By Leithen Francis in Singapore
Hainan Airlines has bought a large minority stake in CR Airways, leading to a top-level management change in the Hong Kong carrier. A senior source at CR Airways says Hainan Airlines has bought a 45% stake in CR Airways and this stake will be transferred to Grand China Air, a new holding company which Hainan Airlines is establishing to house its airlines.
Hong Kong businessman Robert Yip, head of Hong Kong company China Rich Holdings, is the major owner of CR Airways, but Hainan Airlines secured its 45% stake by buying some convertible notes held by Yu Ming Investments. Yu Ming is a publicly-traded company in Hong Kong that owns hotels and office buildings, as well as a large minority stake in Asia World Expo, Hong Kong’s new exhibition centre next to Hong Kong airport.

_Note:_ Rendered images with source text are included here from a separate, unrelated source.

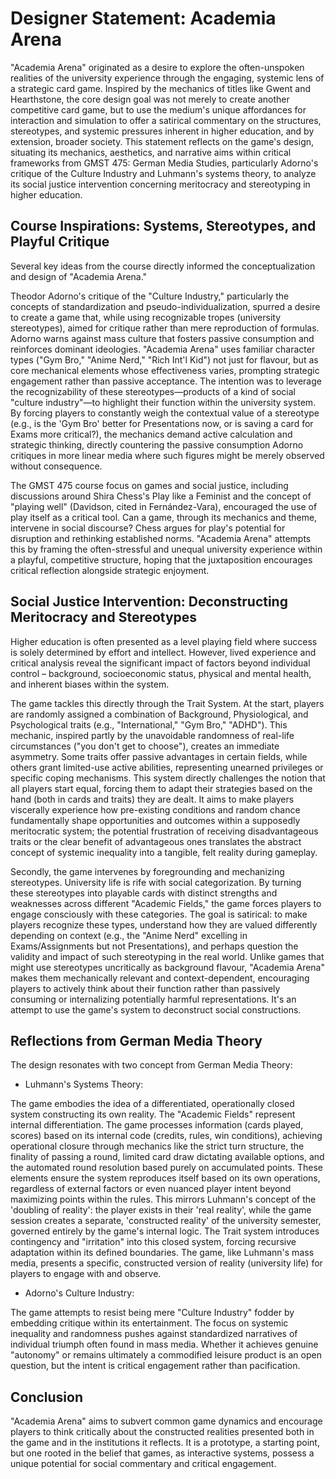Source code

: # Designer Statement: Academia Arena
"Academia Arena" originated as a desire to explore the often-unspoken realities of the university experience through the engaging, systemic lens of a strategic card game. Inspired by the mechanics of titles like Gwent and Hearthstone, the core design goal was not merely to create another competitive card game, but to use the medium's unique affordances for interaction and simulation to offer a satirical commentary on the structures, stereotypes, and systemic pressures inherent in higher education, and by extension, broader society. This statement reflects on the game's design, situating its mechanics, aesthetics, and narrative aims within critical frameworks from GMST 475: German Media Studies, particularly Adorno's critique of the Culture Industry and Luhmann's systems theory, to analyze its social justice intervention concerning meritocracy and stereotyping in higher education.

## Course Inspirations: Systems, Stereotypes, and Playful Critique
Several key ideas from the course directly informed the conceptualization and design of "Academia Arena."

Theodor Adorno's critique of the "Culture Industry," particularly the concepts of standardization and pseudo-individualization, spurred a desire to create a game that, while using recognizable tropes (university stereotypes), aimed for critique rather than mere reproduction of formulas. Adorno warns against mass culture that fosters passive consumption and reinforces dominant ideologies. "Academia Arena" uses familiar character types ("Gym Bro," "Anime Nerd," "Rich Int'l Kid") not just for flavour, but as core mechanical elements whose effectiveness varies, prompting strategic engagement rather than passive acceptance. The intention was to leverage the recognizability of these stereotypes—products of a kind of social "culture industry"—to highlight their function within the university system. By forcing players to constantly weigh the contextual value of a stereotype (e.g., is the 'Gym Bro' better for Presentations now, or is saving a card for Exams more critical?), the mechanics demand active calculation and strategic thinking, directly countering the passive consumption Adorno critiques in more linear media where such figures might be merely observed without consequence.

The GMST 475 course focus on games and social justice, including discussions around Shira Chess's Play like a Feminist and the concept of "playing well" (Davidson, cited in Fernández-Vara), encouraged the use of play itself as a critical tool. Can a game, through its mechanics and theme, intervene in social discourse? Chess argues for play's potential for disruption and rethinking established norms. "Academia Arena" attempts this by framing the often-stressful and unequal university experience within a playful, competitive structure, hoping that the juxtaposition encourages critical reflection alongside strategic enjoyment.

## Social Justice Intervention: Deconstructing Meritocracy and Stereotypes
Higher education is often presented as a level playing field where success is solely determined by effort and intellect. However, lived experience and critical analysis reveal the significant impact of factors beyond individual control – background, socioeconomic status, physical and mental health, and inherent biases within the system.

The game tackles this directly through the Trait System. At the start, players are randomly assigned a combination of Background, Physiological, and Psychological traits (e.g., "International," "Gym Bro," "ADHD"). This mechanic, inspired partly by the unavoidable randomness of real-life circumstances ("you don't get to choose"), creates an immediate asymmetry. Some traits offer passive advantages in certain fields, while others grant limited-use active abilities, representing unearned privileges or specific coping mechanisms. This system directly challenges the notion that all players start equal, forcing them to adapt their strategies based on the hand (both in cards and traits) they are dealt. It aims to make players viscerally experience how pre-existing conditions and random chance fundamentally shape opportunities and outcomes within a supposedly meritocratic system; the potential frustration of receiving disadvantageous traits or the clear benefit of advantageous ones translates the abstract concept of systemic inequality into a tangible, felt reality during gameplay.

Secondly, the game intervenes by foregrounding and mechanizing stereotypes. University life is rife with social categorization. By turning these stereotypes into playable cards with distinct strengths and weaknesses across different "Academic Fields," the game forces players to engage consciously with these categories. The goal is satirical: to make players recognize these types, understand how they are valued differently depending on context (e.g., the "Anime Nerd" excelling in Exams/Assignments but not Presentations), and perhaps question the validity and impact of such stereotyping in the real world. Unlike games that might use stereotypes uncritically as background flavour, "Academia Arena" makes them mechanically relevant and context-dependent, encouraging players to actively think about their function rather than passively consuming or internalizing potentially harmful representations. It's an attempt to use the game's system to deconstruct social constructions.

## Reflections from German Media Theory
The design resonates with two concept from German Media Theory:

- Luhmann's Systems Theory:

The game embodies the idea of a differentiated, operationally closed system constructing its own reality. The "Academic Fields" represent internal differentiation. The game processes information (cards played, scores) based on its internal code (credits, rules, win conditions), achieving operational closure through mechanics like the strict turn structure, the finality of passing a round, limited card draw dictating available options, and the automated round resolution based purely on accumulated points. These elements ensure the system reproduces itself based on its own operations, regardless of external factors or even nuanced player intent beyond maximizing points within the rules. This mirrors Luhmann's concept of the 'doubling of reality': the player exists in their 'real reality', while the game session creates a separate, 'constructed reality' of the university semester, governed entirely by the game's internal logic. The Trait system introduces contingency and "irritation" into this closed system, forcing recursive adaptation within its defined boundaries. The game, like Luhmann's mass media, presents a specific, constructed version of reality (university life) for players to engage with and observe.

- Adorno's Culture Industry:

The game attempts to resist being mere "Culture Industry" fodder by embedding critique within its entertainment. The focus on systemic inequality and randomness pushes against standardized narratives of individual triumph often found in mass media. Whether it achieves genuine "autonomy" or remains ultimately a commodified leisure product is an open question, but the intent is critical engagement rather than pacification.

## Conclusion
"Academia Arena" aims to subvert common game dynamics and encourage players to think critically about the constructed realities presented both in the game and in the institutions it reflects. It is a prototype, a starting point, but one rooted in the belief that games, as interactive systems, possess a unique potential for social commentary and critical engagement.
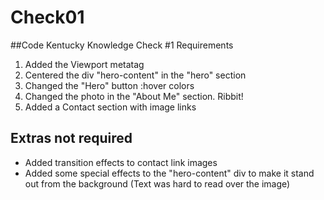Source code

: # Check01

##Code Kentucky Knowledge Check #1 Requirements
 1. Added the Viewport metatag
 2. Centered the div "hero-content" in the "hero" section
 3. Changed the "Hero" button :hover colors
 4. Changed the photo in the "About Me" section. Ribbit!
 5. Added a Contact section with image links

## Extras not required
- Added transition effects to contact link images
- Added some special effects to the "hero-content" div to make it stand out from the background (Text was hard to read over the image)
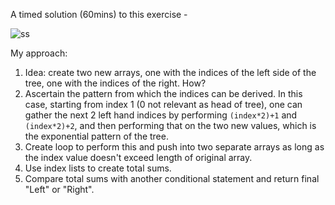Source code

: A timed solution (60mins) to this exercise -

![ss](https://github.com/wemsteral/binaryTree/blob/master/ss.png)

My approach:

1. Idea: create two new arrays, one with the indices of the left side of the tree, one with the indices of the right. How?
2. Ascertain the pattern from which the indices can be derived. In this case, starting from index 1 (0 not relevant as head of tree), one can gather the next 2 left hand indices by performing `(index*2)+1` and `(index*2)+2`, and then performing that on the two new values, which is the exponential pattern of the tree.
3. Create loop to perform this and push into two separate arrays as long as the index value doesn't exceed length of original array.
4. Use index lists to create total sums.
5. Compare total sums with another conditional statement and return final "Left" or "Right".
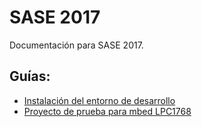 # SASE 2017
Documentación para SASE 2017.

## Guías:
* [Instalación del entorno de desarrollo](guia-entorno-desarrollo.md)
* [Proyecto de prueba para mbed LPC1768](proyecto-prueba-lpc1768.md)
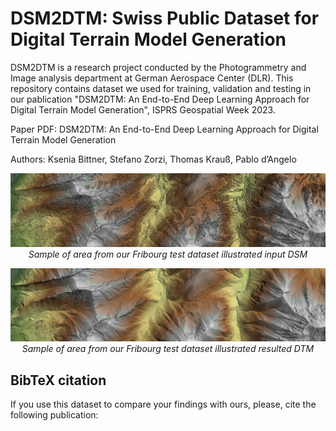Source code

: # DSM2DTM: Swiss Public Dataset for Digital Terrain Model Generation
DSM2DTM is a research project conducted by the Photogrammetry and Image analysis department at German Aerospace Center (DLR).
This repository contains dataset we used for training, validation and testing in our pablication "DSM2DTM: An End-to-End Deep Learning Approach for Digital Terrain Model Generation", ISPRS Geospatial Week 2023. 

Paper PDF: DSM2DTM: An End-to-End Deep Learning Approach for Digital Terrain Model Generation

Authors: Ksenia Bittner, Stefano Zorzi, Thomas Krauß, Pablo d’Angelo


<p align="center">
  <img src="https://github.com/KseniaBittner/DSM2DTM/blob/main/img/FribourgMountain_DSM.jpg" alt>
  <em>Sample of area from our Fribourg test dataset illustrated input DSM</em>
</p>

<p align="center">
  <img src="https://github.com/KseniaBittner/DSM2DTM/blob/main/img/FribourgMountain_EffNet.jpg" alt>
  <em>Sample of area from our Fribourg test dataset illustrated resulted DTM</em>
</p>

## BibTeX citation
If you use this dataset to compare your findings with ours, please, cite the following publication:
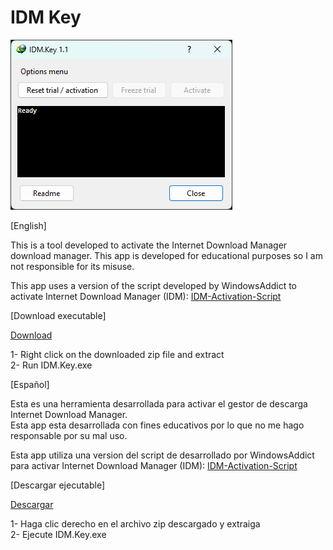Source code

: # IDM Key

![IDM Key](image.png)

[English]  

This is a tool developed to activate the Internet Download Manager download manager.
This app is developed for educational purposes so I am not responsible for its misuse.

This app uses a version of the script developed by WindowsAddict to activate Internet Download Manager (IDM): [IDM-Activation-Script](https://github.com/WindowsAddict/IDM-Activation-Script)

[Download executable]

[Download ](https://github.com/CrisMod/IDM-Key/releases/download/Build/IDM.Key.zip)

1- Right click on the downloaded zip file and extract  
2- Run IDM.Key.exe

[Español]  

Esta es una herramienta desarrollada para activar el gestor de descarga Internet Download Manager.  
Esta app esta desarrollada con fines educativos por lo que no me hago responsable por su mal uso.

Esta app utiliza una version del script de desarrollado por WindowsAddict para activar Internet Download Manager (IDM): [IDM-Activation-Script](https://github.com/WindowsAddict/IDM-Activation-Script)

[Descargar ejecutable]

[Descargar](https://github.com/CrisMod/IDM-Key/releases/download/Build/IDM.Key.zip)

1- Haga clic derecho en el archivo zip descargado y extraiga  
2- Ejecute IDM.Key.exe


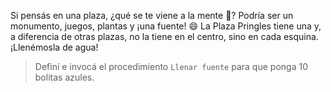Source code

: <gs-attire attire-url="https://raw.githubusercontent.com/MumukiProject/mumuki-guia-gobstones-ciudad-de-san-luis/master/assets/attires/config_1571408451746.json"></gs-attire>

<gs-toolbox toolbox-url="https://raw.githubusercontent.com/MumukiProject/mumuki-guia-gobstones-ciudad-de-san-luis/master/assets/toolbox_1571689406474.xml"></gs-toolbox>

Si pensás en una plaza, ¿qué se te viene a la mente :thinking:? Podría ser un monumento, juegos, plantas y ¡una fuente! :smile: La Plaza Pringles tiene una y, a diferencia de otras plazas, no la tiene en el centro, sino en cada esquina. ¡Llenémosla de agua!

> Definí e invocá el procedimiento `Llenar fuente` para que ponga 10 bolitas azules.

As for management changes, Ren Wei Dong is appointed executive president of CR Airways. Ren was previously an executive in Hainan Airlines’ aircraft procurement department. Li Qiang has been appointed chief executive, having previously been vice-president commercial at Air Macau; and Wang Shao Ping, previously an executive with Hainan Airlines’ Beijing carrier China Xinhua Airlines, has been appointed chief operating officer.
Hainan Airlines originally planned to re-brand the Hong Kong airline Grand China Air, but has since decided against it. The CR Airways source says the airline will continue to be called CR Airways. Hainan Airlines plans to use CR Airways to access the international market, which means Hong Kong is to become a major international hub for Hainan. The mainland Chinese carrier will link its domestic network with CR Airways’ international network so Hainan’s passengers from mainland China can travel internationally via Hong Kong on CR Airways, says the source.